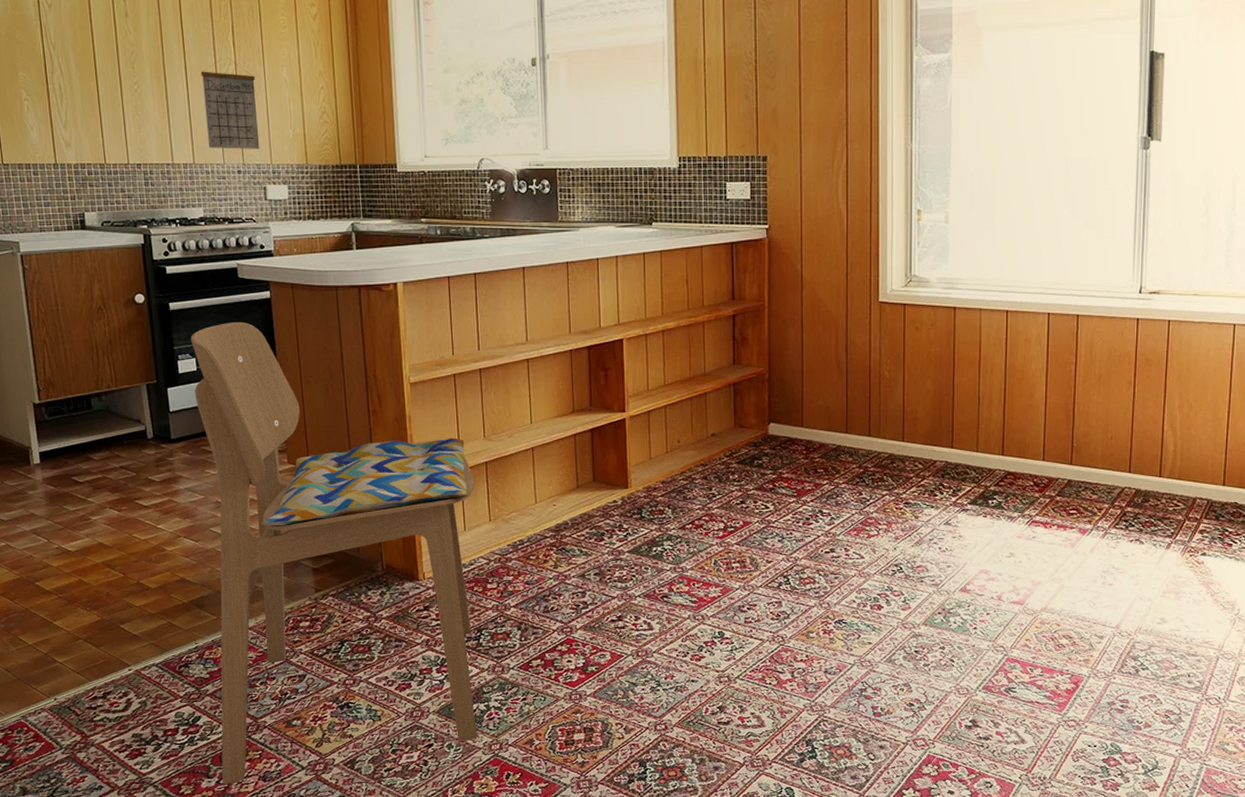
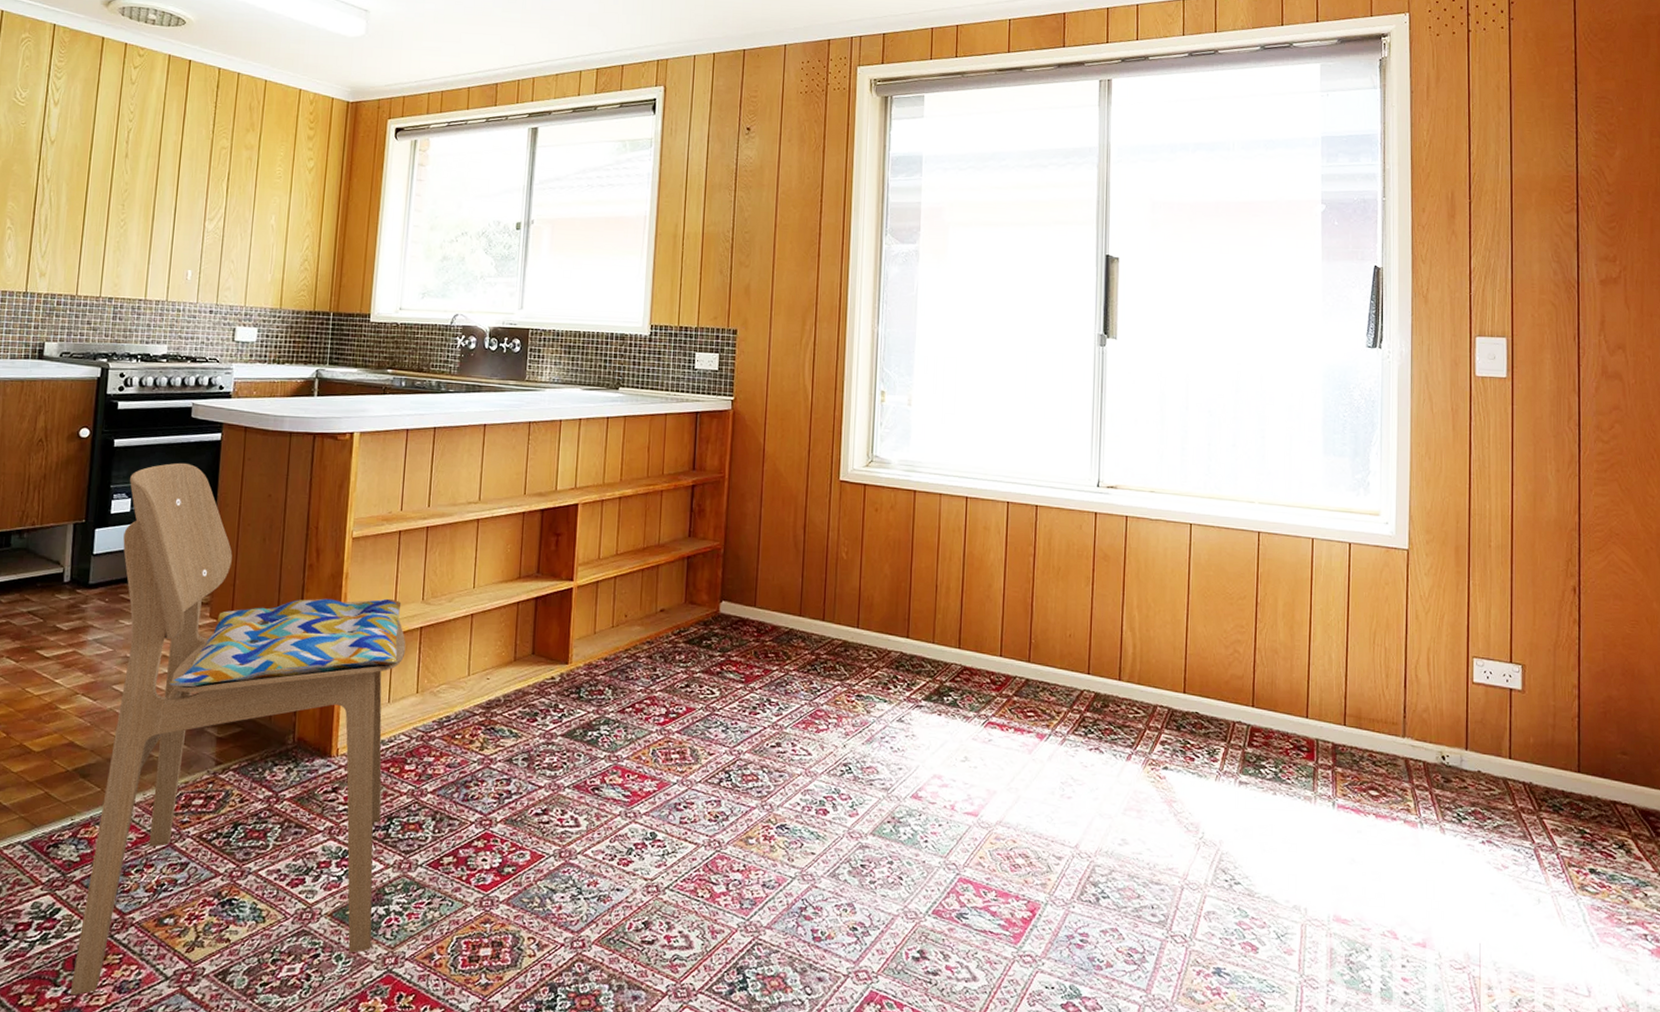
calendar: present [200,56,260,149] -> none [184,201,243,291]

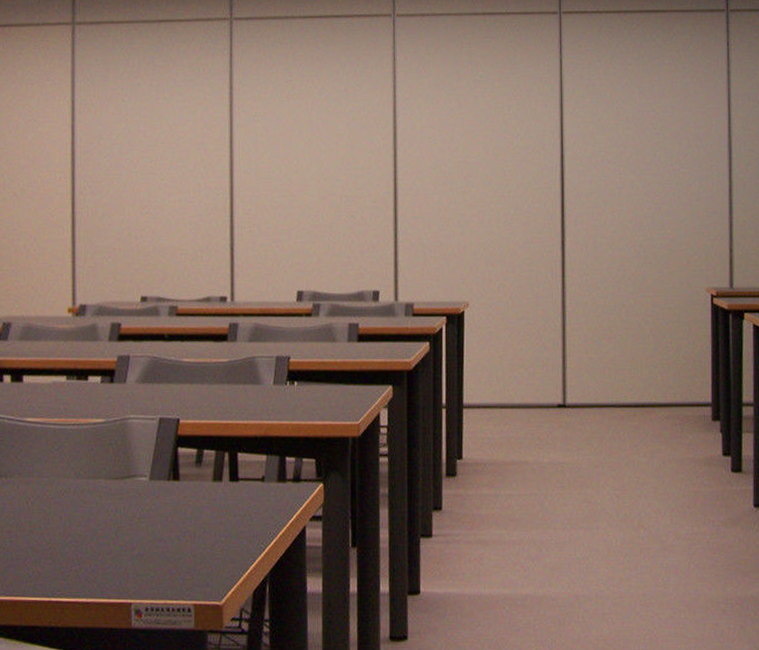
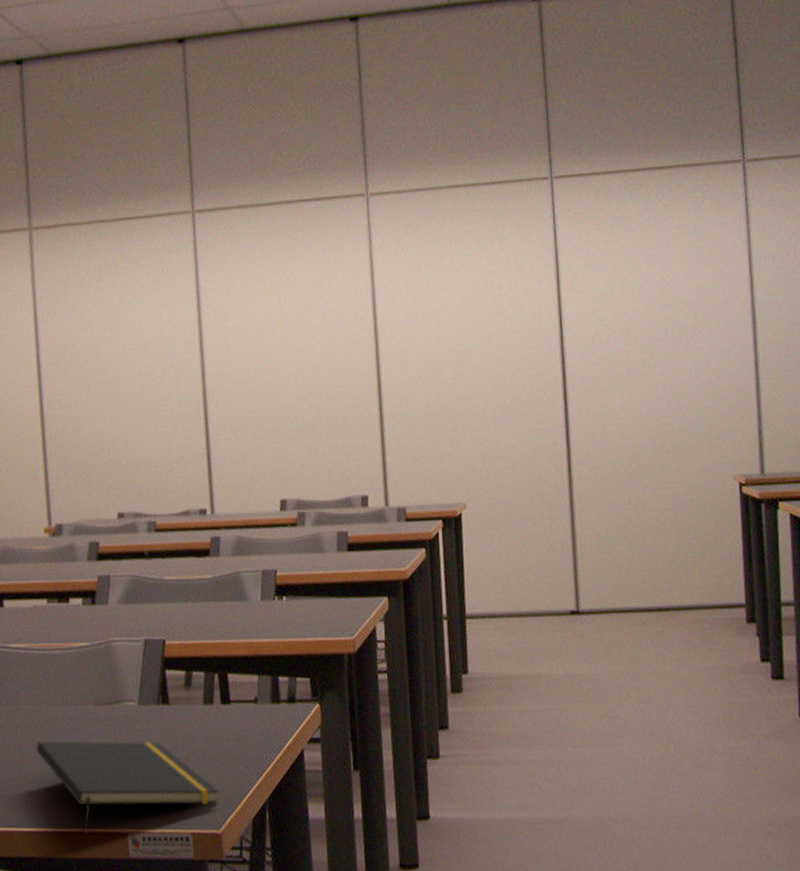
notepad: none [46,513,223,605] -> present [36,740,219,835]

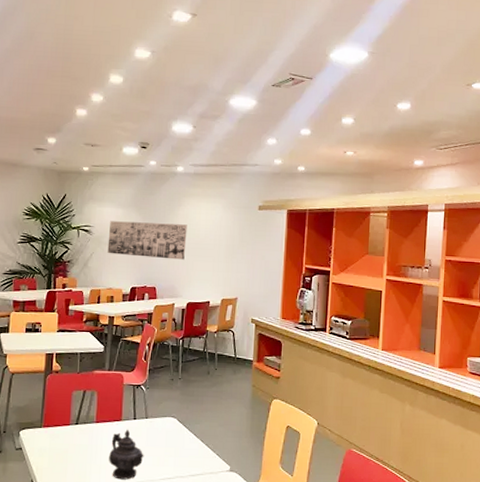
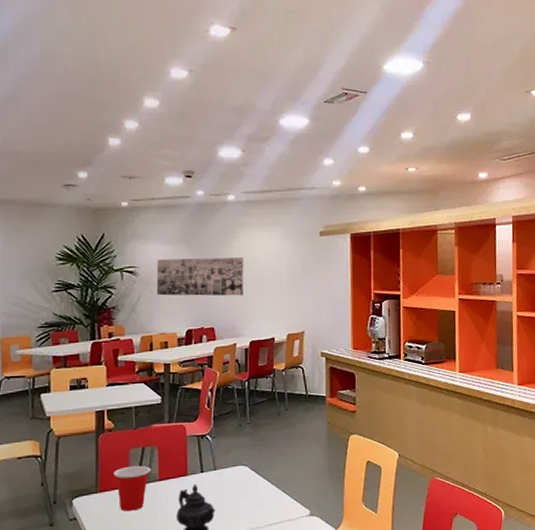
cup: none [57,406,90,448] -> present [114,465,151,512]

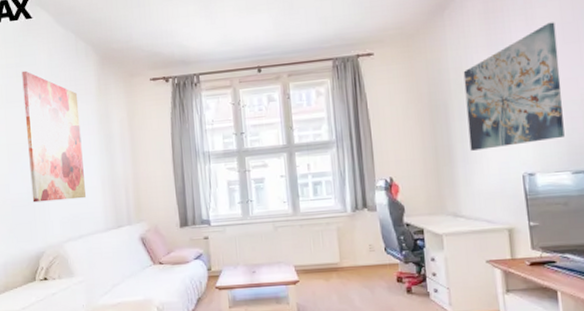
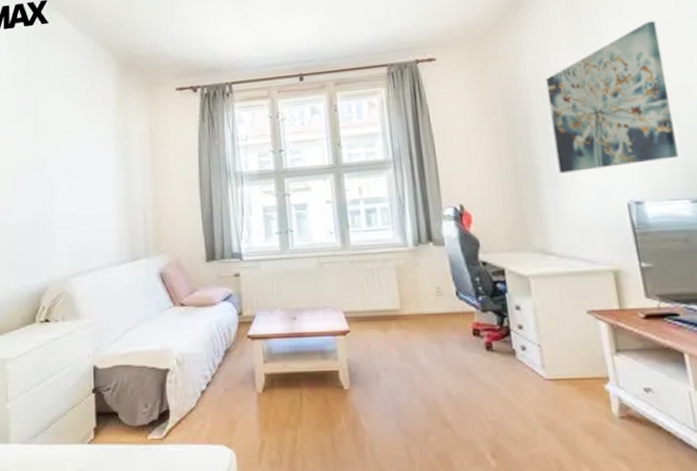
wall art: present [22,70,86,203] -> none [34,80,98,230]

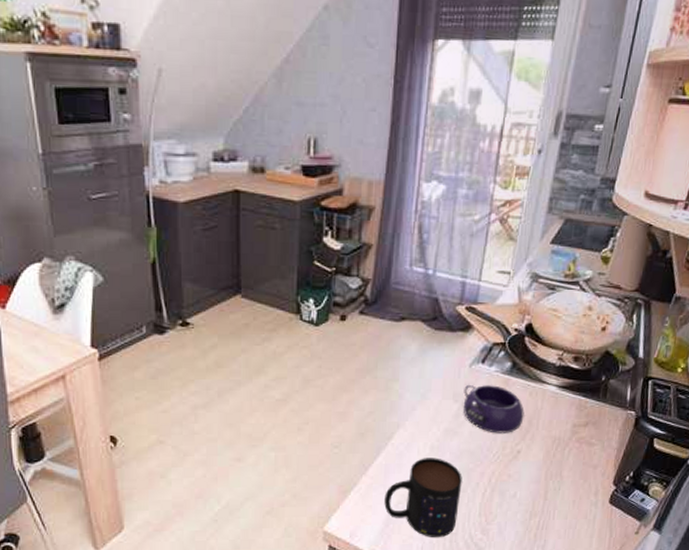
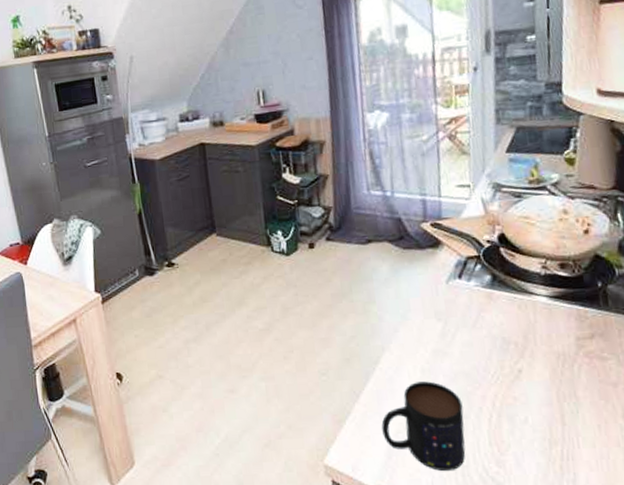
bowl: present [463,384,525,434] -> none [445,300,518,352]

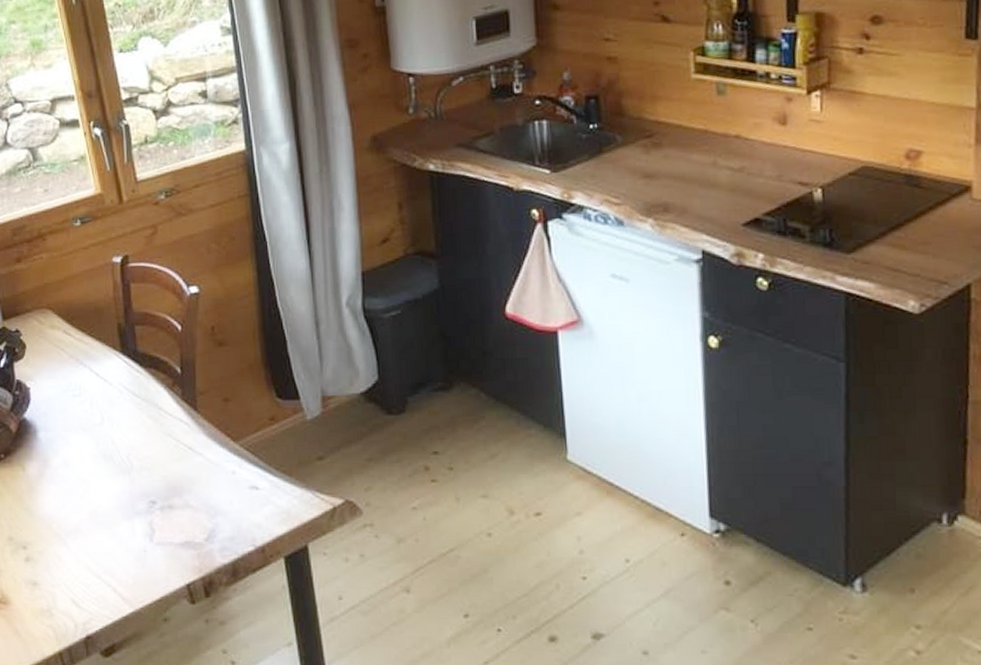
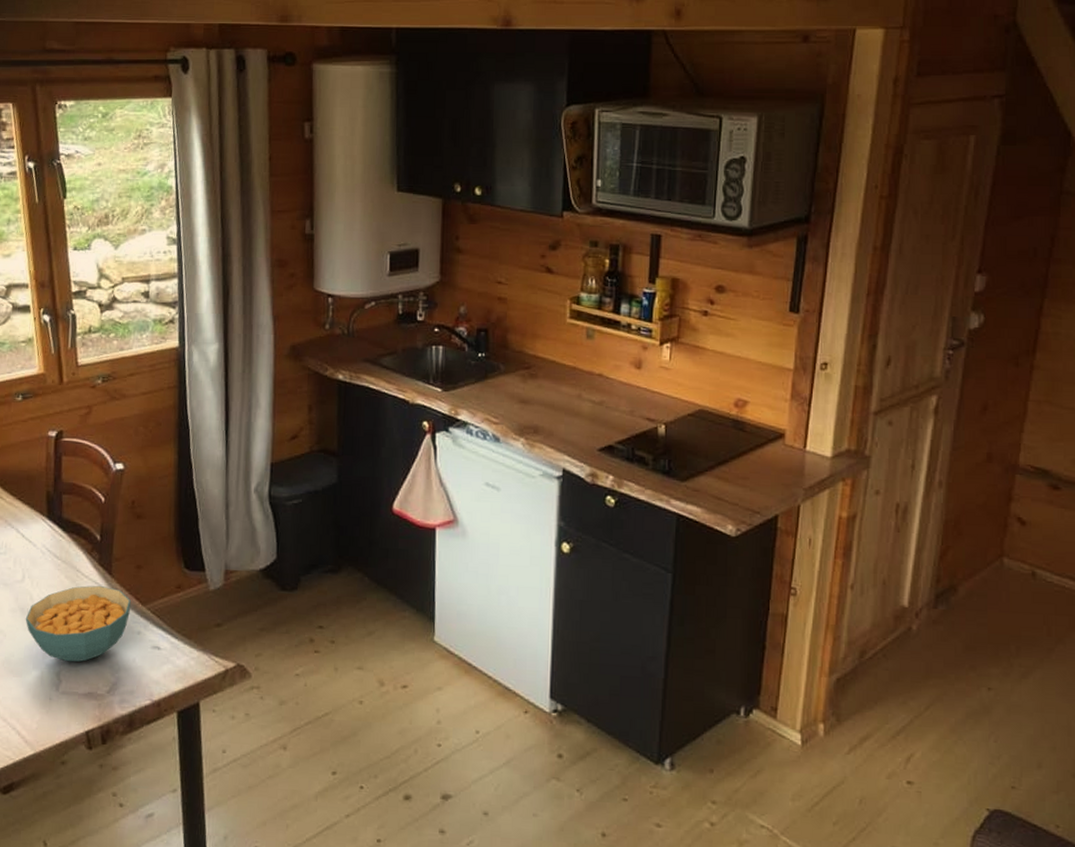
cereal bowl: none [109,423,222,510] -> present [25,585,131,662]

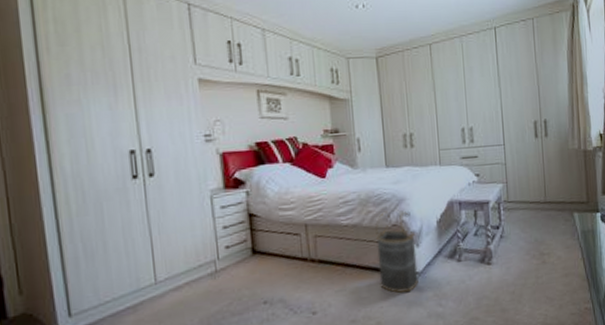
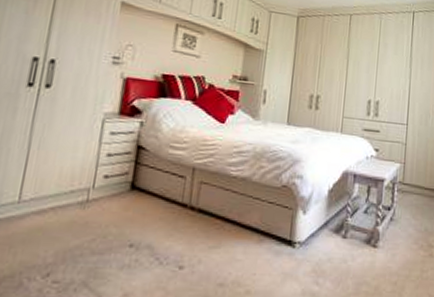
basket: present [375,211,419,294] -> none [257,169,304,263]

What is required:
Working down from the line with "cereal bowl: none", copy each line exactly until the last line of the entries, which is also included. Omit the pictures.

Written reply:
cereal bowl: none [109,423,222,510] -> present [25,585,131,662]

basket: present [375,211,419,294] -> none [257,169,304,263]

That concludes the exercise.